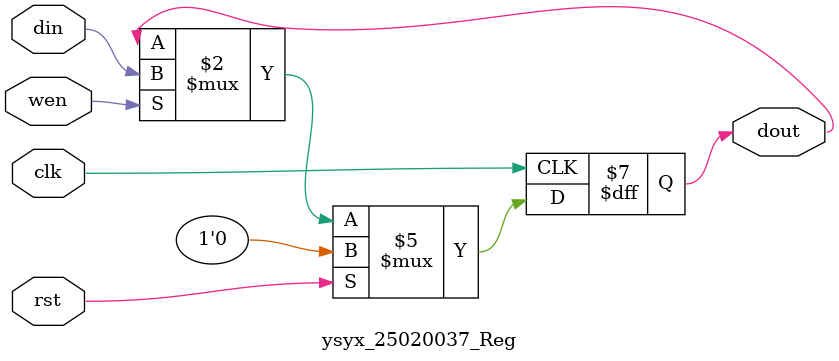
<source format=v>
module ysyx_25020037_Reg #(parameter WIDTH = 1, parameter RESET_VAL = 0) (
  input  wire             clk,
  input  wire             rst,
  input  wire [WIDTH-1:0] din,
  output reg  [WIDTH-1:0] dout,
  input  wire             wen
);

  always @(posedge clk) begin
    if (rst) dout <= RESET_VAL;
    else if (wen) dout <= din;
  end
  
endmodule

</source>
----
Task item: Within the records above, how many lines include the word "dout"? State the number by itself.

Answer to this task: 3